There ought to be job opportunities for everyone.

*Dr. P. BODENSTEIN:

Exactly: job opportunities for everyone. The possibilities exist in South Africa for giving everyone job opportunities. I believe that under the present economic system, since problems do in fact exist internationally, we ought to set it as a prerequisite that one should encourage labour-intensive industrialists and afford them the opportunities to develop. But what did the hon. member for Benoni do yesterday afternoon? That hon. member very clearly allowed some doubt to glimmer through in respect of the present-day industrial development in the decentralized areas.
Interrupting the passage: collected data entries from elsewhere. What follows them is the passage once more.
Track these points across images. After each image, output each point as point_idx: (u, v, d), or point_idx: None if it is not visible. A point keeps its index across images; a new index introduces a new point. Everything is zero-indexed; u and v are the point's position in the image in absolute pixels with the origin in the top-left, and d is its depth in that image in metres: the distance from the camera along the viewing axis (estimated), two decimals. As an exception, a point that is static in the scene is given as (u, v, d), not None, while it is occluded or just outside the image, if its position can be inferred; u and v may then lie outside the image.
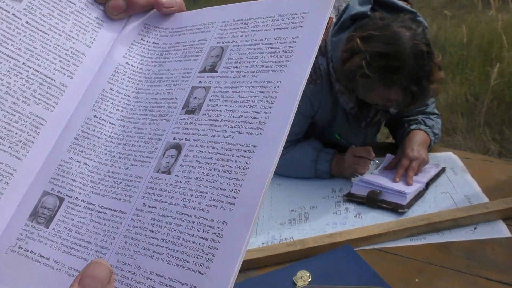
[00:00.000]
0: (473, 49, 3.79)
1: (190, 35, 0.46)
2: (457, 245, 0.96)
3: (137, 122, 0.43)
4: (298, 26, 0.41)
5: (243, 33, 0.43)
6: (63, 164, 0.41)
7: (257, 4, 0.44)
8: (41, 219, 0.39)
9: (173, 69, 0.45)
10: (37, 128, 0.41)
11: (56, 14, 0.44)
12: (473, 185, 1.16)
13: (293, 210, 1.17)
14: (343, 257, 0.94)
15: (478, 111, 3.23)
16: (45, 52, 0.42)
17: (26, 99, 0.40)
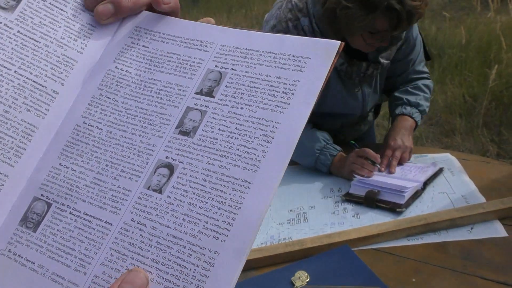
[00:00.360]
0: (471, 51, 3.80)
1: (185, 48, 0.45)
2: (454, 245, 0.97)
3: (126, 131, 0.43)
4: (300, 70, 0.41)
5: (243, 63, 0.43)
6: (53, 170, 0.42)
7: (259, 36, 0.44)
8: (30, 224, 0.40)
9: (166, 82, 0.44)
10: (28, 135, 0.41)
11: (48, 22, 0.44)
12: (470, 186, 1.17)
13: (291, 210, 1.18)
14: (341, 257, 0.94)
15: (476, 112, 3.24)
16: (36, 60, 0.43)
17: (17, 106, 0.41)
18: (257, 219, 0.36)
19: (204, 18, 0.48)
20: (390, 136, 1.37)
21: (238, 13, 6.73)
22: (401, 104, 1.45)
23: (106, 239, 0.38)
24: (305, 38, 0.42)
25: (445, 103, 3.47)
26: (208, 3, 7.53)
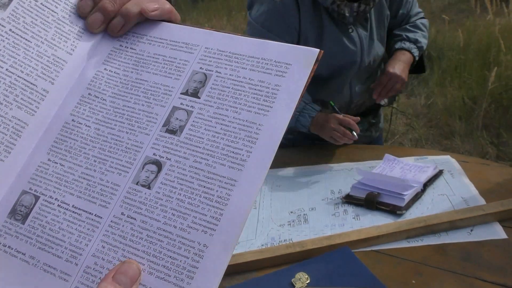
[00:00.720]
0: (471, 53, 3.81)
1: (171, 50, 0.47)
2: (454, 247, 0.98)
3: (113, 128, 0.44)
4: (281, 75, 0.43)
5: (227, 66, 0.45)
6: (42, 165, 0.43)
7: (242, 40, 0.46)
8: (18, 216, 0.41)
9: (153, 82, 0.46)
10: (18, 131, 0.42)
11: (39, 23, 0.45)
12: (470, 188, 1.17)
13: (292, 212, 1.18)
14: (341, 259, 0.95)
15: (476, 114, 3.25)
16: (27, 59, 0.44)
17: (8, 103, 0.42)
18: (243, 215, 0.38)
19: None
20: (389, 65, 1.45)
21: (238, 16, 6.74)
22: (400, 40, 1.52)
23: (96, 232, 0.40)
24: (286, 45, 0.44)
25: (444, 106, 3.47)
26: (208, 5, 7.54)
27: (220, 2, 7.48)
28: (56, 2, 0.47)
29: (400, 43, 1.51)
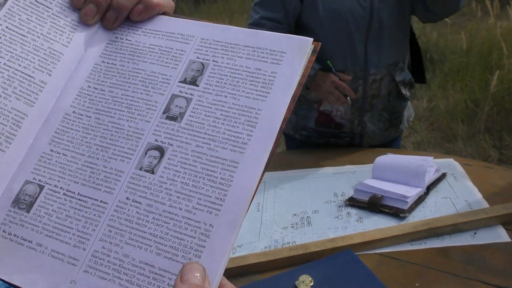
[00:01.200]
0: (473, 56, 3.81)
1: (166, 41, 0.48)
2: (457, 250, 0.98)
3: (113, 117, 0.45)
4: (277, 63, 0.44)
5: (224, 55, 0.46)
6: (45, 156, 0.44)
7: (236, 31, 0.47)
8: (22, 205, 0.42)
9: (150, 71, 0.47)
10: (18, 122, 0.43)
11: (34, 19, 0.47)
12: (473, 191, 1.18)
13: (295, 215, 1.19)
14: (344, 261, 0.95)
15: (478, 117, 3.25)
16: (24, 53, 0.45)
17: (7, 95, 0.43)
18: (247, 195, 0.39)
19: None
20: None
21: (240, 18, 6.75)
22: None
23: (102, 217, 0.41)
24: (279, 35, 0.46)
25: (447, 109, 3.47)
26: (210, 7, 7.56)
27: (222, 4, 7.50)
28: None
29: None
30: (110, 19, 0.48)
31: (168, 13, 0.50)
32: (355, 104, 1.52)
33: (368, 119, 1.55)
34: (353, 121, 1.55)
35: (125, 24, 0.50)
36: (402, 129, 1.67)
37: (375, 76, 1.49)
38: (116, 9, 0.48)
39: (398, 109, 1.60)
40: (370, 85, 1.50)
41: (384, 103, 1.55)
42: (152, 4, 0.48)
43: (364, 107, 1.53)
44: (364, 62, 1.47)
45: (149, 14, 0.49)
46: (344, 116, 1.54)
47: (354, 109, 1.53)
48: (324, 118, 1.56)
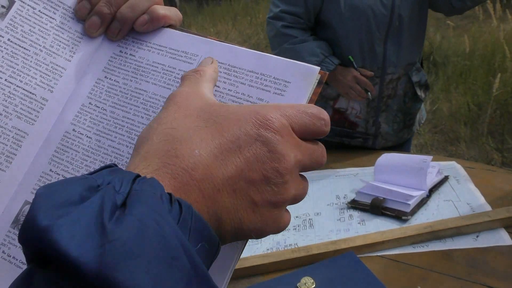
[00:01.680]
0: (476, 59, 3.81)
1: (170, 59, 0.46)
2: (459, 253, 0.97)
3: (113, 141, 0.43)
4: (280, 94, 0.41)
5: (226, 80, 0.43)
6: (44, 176, 0.43)
7: (242, 52, 0.44)
8: None
9: (152, 93, 0.44)
10: (19, 141, 0.42)
11: (37, 30, 0.45)
12: (476, 194, 1.17)
13: (297, 217, 1.19)
14: (346, 264, 0.95)
15: (481, 120, 3.24)
16: (26, 68, 0.43)
17: (8, 114, 0.42)
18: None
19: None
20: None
21: (243, 21, 6.76)
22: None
23: None
24: (286, 60, 0.42)
25: (449, 112, 3.47)
26: (213, 10, 7.57)
27: (225, 7, 7.51)
28: (54, 8, 0.46)
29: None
30: (114, 31, 0.47)
31: (175, 26, 0.48)
32: (370, 104, 1.52)
33: (383, 119, 1.56)
34: (368, 120, 1.55)
35: (130, 36, 0.48)
36: (414, 131, 1.67)
37: (392, 75, 1.50)
38: (120, 21, 0.46)
39: (412, 111, 1.60)
40: (387, 85, 1.51)
41: (400, 104, 1.56)
42: (158, 16, 0.46)
43: (379, 107, 1.53)
44: (382, 61, 1.48)
45: (154, 26, 0.47)
46: (359, 115, 1.54)
47: (369, 109, 1.53)
48: (338, 116, 1.56)
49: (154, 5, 0.46)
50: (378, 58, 1.47)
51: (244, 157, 0.31)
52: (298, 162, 0.33)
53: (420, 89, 1.57)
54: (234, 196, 0.31)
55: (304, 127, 0.34)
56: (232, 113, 0.33)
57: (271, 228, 0.33)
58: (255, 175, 0.31)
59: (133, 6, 0.46)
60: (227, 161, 0.31)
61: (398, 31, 1.45)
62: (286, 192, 0.32)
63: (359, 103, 1.53)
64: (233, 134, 0.32)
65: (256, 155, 0.31)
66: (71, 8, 0.47)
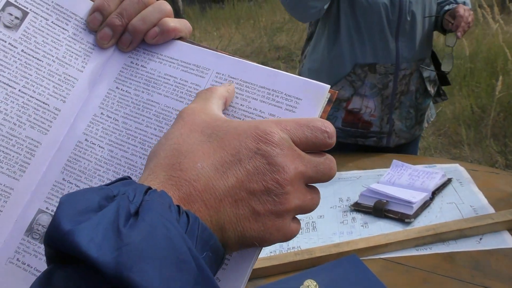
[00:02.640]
0: (479, 62, 3.81)
1: (182, 72, 0.46)
2: (462, 255, 0.97)
3: (126, 151, 0.44)
4: (291, 110, 0.41)
5: (238, 95, 0.43)
6: (57, 185, 0.43)
7: (253, 68, 0.44)
8: (36, 235, 0.42)
9: (164, 105, 0.45)
10: (32, 150, 0.43)
11: (50, 41, 0.45)
12: (479, 196, 1.17)
13: (300, 219, 1.18)
14: (349, 266, 0.95)
15: (484, 123, 3.24)
16: (39, 79, 0.44)
17: (22, 123, 0.43)
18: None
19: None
20: (456, 10, 1.46)
21: (246, 24, 6.78)
22: (449, 3, 1.54)
23: None
24: (297, 78, 0.43)
25: (453, 114, 3.47)
26: (217, 14, 7.59)
27: (229, 10, 7.52)
28: (66, 19, 0.47)
29: (451, 6, 1.52)
30: (125, 42, 0.47)
31: (185, 38, 0.48)
32: (384, 101, 1.53)
33: (397, 116, 1.57)
34: (382, 118, 1.55)
35: (141, 47, 0.48)
36: (423, 128, 1.69)
37: (405, 71, 1.52)
38: (132, 32, 0.46)
39: (423, 106, 1.62)
40: (400, 81, 1.52)
41: (412, 100, 1.57)
42: (168, 29, 0.46)
43: (393, 103, 1.54)
44: (396, 57, 1.49)
45: (165, 38, 0.47)
46: (374, 113, 1.55)
47: (383, 106, 1.54)
48: (352, 117, 1.57)
49: (165, 18, 0.47)
50: (392, 55, 1.49)
51: (244, 169, 0.33)
52: (301, 173, 0.34)
53: (430, 84, 1.60)
54: (235, 205, 0.32)
55: (306, 140, 0.35)
56: (233, 128, 0.35)
57: (275, 236, 0.34)
58: (256, 185, 0.32)
59: (144, 19, 0.46)
60: (228, 173, 0.33)
61: (410, 27, 1.47)
62: (287, 202, 0.33)
63: (373, 101, 1.53)
64: (233, 147, 0.33)
65: (256, 167, 0.33)
66: (83, 20, 0.47)
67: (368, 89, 1.52)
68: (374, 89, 1.50)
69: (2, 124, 0.42)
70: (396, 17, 1.45)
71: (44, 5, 0.46)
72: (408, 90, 1.55)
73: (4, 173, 0.42)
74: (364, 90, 1.52)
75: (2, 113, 0.42)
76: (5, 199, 0.41)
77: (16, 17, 0.44)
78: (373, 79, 1.50)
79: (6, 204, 0.41)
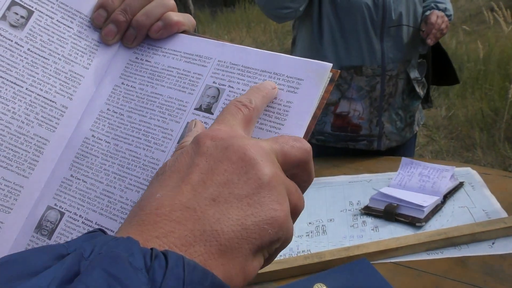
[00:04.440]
0: (492, 64, 3.77)
1: (185, 63, 0.47)
2: (475, 260, 0.96)
3: (131, 144, 0.44)
4: (293, 91, 0.42)
5: (240, 81, 0.44)
6: (65, 181, 0.44)
7: (254, 53, 0.45)
8: (44, 231, 0.42)
9: (167, 96, 0.45)
10: (40, 148, 0.44)
11: (56, 39, 0.46)
12: (491, 200, 1.16)
13: (310, 223, 1.18)
14: (359, 270, 0.94)
15: (497, 126, 3.20)
16: (46, 77, 0.45)
17: (30, 122, 0.43)
18: None
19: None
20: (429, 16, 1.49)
21: (257, 28, 6.79)
22: (430, 8, 1.54)
23: None
24: (298, 59, 0.43)
25: (465, 117, 3.44)
26: (228, 17, 7.61)
27: (239, 14, 7.55)
28: (71, 17, 0.47)
29: (430, 10, 1.53)
30: (129, 38, 0.48)
31: (188, 31, 0.49)
32: (373, 103, 1.52)
33: (386, 119, 1.56)
34: (371, 120, 1.55)
35: (145, 42, 0.49)
36: (415, 131, 1.68)
37: (392, 72, 1.51)
38: (136, 28, 0.47)
39: (412, 108, 1.62)
40: (387, 82, 1.52)
41: (400, 101, 1.57)
42: (172, 23, 0.47)
43: (381, 106, 1.54)
44: (381, 58, 1.49)
45: (168, 32, 0.47)
46: (362, 116, 1.54)
47: (372, 109, 1.53)
48: (341, 121, 1.56)
49: (168, 12, 0.47)
50: (377, 56, 1.49)
51: (202, 169, 0.31)
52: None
53: (418, 85, 1.60)
54: (214, 204, 0.29)
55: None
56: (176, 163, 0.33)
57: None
58: (221, 177, 0.30)
59: (148, 13, 0.47)
60: (188, 183, 0.30)
61: (396, 27, 1.48)
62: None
63: (361, 104, 1.53)
64: (186, 168, 0.32)
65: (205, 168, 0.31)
66: (87, 17, 0.48)
67: (355, 92, 1.52)
68: (361, 92, 1.50)
69: (11, 123, 0.43)
70: (380, 17, 1.45)
71: (49, 4, 0.46)
72: (396, 91, 1.55)
73: (14, 171, 0.42)
74: (351, 93, 1.52)
75: (10, 111, 0.43)
76: (15, 197, 0.42)
77: (21, 16, 0.45)
78: (359, 82, 1.50)
79: (16, 202, 0.42)
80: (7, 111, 0.42)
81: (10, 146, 0.42)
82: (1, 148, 0.42)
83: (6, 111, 0.42)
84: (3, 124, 0.42)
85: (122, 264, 0.24)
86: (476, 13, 5.35)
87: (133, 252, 0.25)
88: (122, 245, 0.25)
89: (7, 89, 0.43)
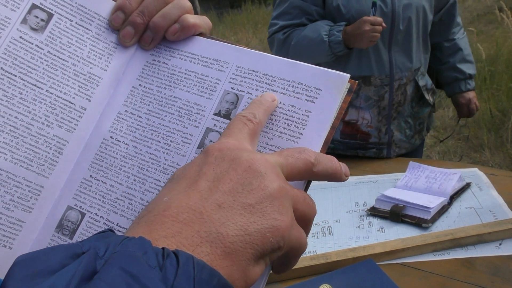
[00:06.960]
0: (500, 65, 3.75)
1: (202, 67, 0.47)
2: (482, 261, 0.96)
3: (150, 147, 0.44)
4: (312, 101, 0.42)
5: (258, 88, 0.44)
6: (85, 182, 0.44)
7: (272, 60, 0.44)
8: (65, 231, 0.43)
9: (186, 100, 0.45)
10: (60, 149, 0.44)
11: (75, 42, 0.47)
12: (498, 201, 1.15)
13: (316, 224, 1.18)
14: (365, 271, 0.94)
15: (505, 127, 3.18)
16: (65, 79, 0.45)
17: (49, 123, 0.44)
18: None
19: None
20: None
21: (263, 29, 6.79)
22: (456, 80, 1.64)
23: None
24: (316, 68, 0.43)
25: (473, 118, 3.41)
26: (234, 19, 7.62)
27: (246, 15, 7.55)
28: (90, 19, 0.48)
29: (464, 84, 1.65)
30: (147, 40, 0.48)
31: (205, 34, 0.49)
32: (382, 112, 1.52)
33: (395, 127, 1.55)
34: (380, 129, 1.54)
35: (162, 44, 0.49)
36: (424, 137, 1.68)
37: (400, 81, 1.50)
38: (153, 30, 0.47)
39: (421, 115, 1.61)
40: (396, 91, 1.51)
41: (409, 109, 1.56)
42: (188, 25, 0.47)
43: (390, 114, 1.53)
44: (390, 68, 1.48)
45: (185, 34, 0.48)
46: (370, 124, 1.54)
47: (381, 117, 1.53)
48: (350, 129, 1.56)
49: (185, 14, 0.48)
50: (385, 66, 1.48)
51: (209, 177, 0.33)
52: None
53: (427, 93, 1.59)
54: (219, 209, 0.31)
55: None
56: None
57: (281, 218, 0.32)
58: (227, 185, 0.32)
59: (165, 16, 0.47)
60: (195, 189, 0.32)
61: (403, 37, 1.47)
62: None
63: (369, 113, 1.53)
64: (191, 174, 0.34)
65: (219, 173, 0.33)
66: (105, 19, 0.49)
67: (363, 101, 1.52)
68: (369, 101, 1.50)
69: (31, 124, 0.43)
70: (389, 27, 1.45)
71: (68, 6, 0.47)
72: (405, 100, 1.54)
73: (34, 172, 0.43)
74: (359, 102, 1.52)
75: (31, 113, 0.44)
76: (36, 196, 0.43)
77: (41, 19, 0.45)
78: (368, 92, 1.50)
79: (37, 202, 0.43)
80: (28, 113, 0.43)
81: (30, 147, 0.43)
82: (22, 149, 0.43)
83: (27, 113, 0.43)
84: (24, 126, 0.43)
85: (138, 262, 0.25)
86: (484, 13, 5.33)
87: (147, 251, 0.26)
88: (136, 245, 0.26)
89: (28, 91, 0.44)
He spoke of bankruptcy and the tremendous sacrifices which are allegedly unfair towards these people. What is the hon. member doing? There are a few industrialists who have complained to the hon. member for Benoni and said that they want to employ more Blacks and now he is kicking up a fuss. He does not look at the long term; he does not look at South Africa’s future and say that we have to develop South Africa in the long term in the interests of all our people. I am going to prove that the statement he made, that things are not going well for the border industries, was a very unfair and irresponsible statement. The contrary is true. He made the statement that industrialists supposedly accept Brits and Rosslyn but then he spoke of Rustenburg, Newcastle and Ladysmith which were not acceptable. Some years ago, it was the same hon. members who said that Brits and Rosslyn had no future. But look at the position today.

*Mr. SPEAKER:

Order! Before I adjourn the House, and since this debate will continue tomorrow, hon. members must remember that the principle of centralization or decentralization has already been thrashed out in the principal Act. Under section 3 of the Act, it has also been decided whether the Minister ought to have the authority to approve the establishment of factories and what conditions ought to be attached to Black labour. These are matters that are cut and dried and all that must happen now, is that hon. members must discuss the content of the Bill; in other words, whether it is in fact necessary; its effect, if it is accepted; as well as the “timing” of the Bill, if I may put it that way. That is all that is at issue now.

In accordance with Standing Order No. 22, the House adjourned at 18h30.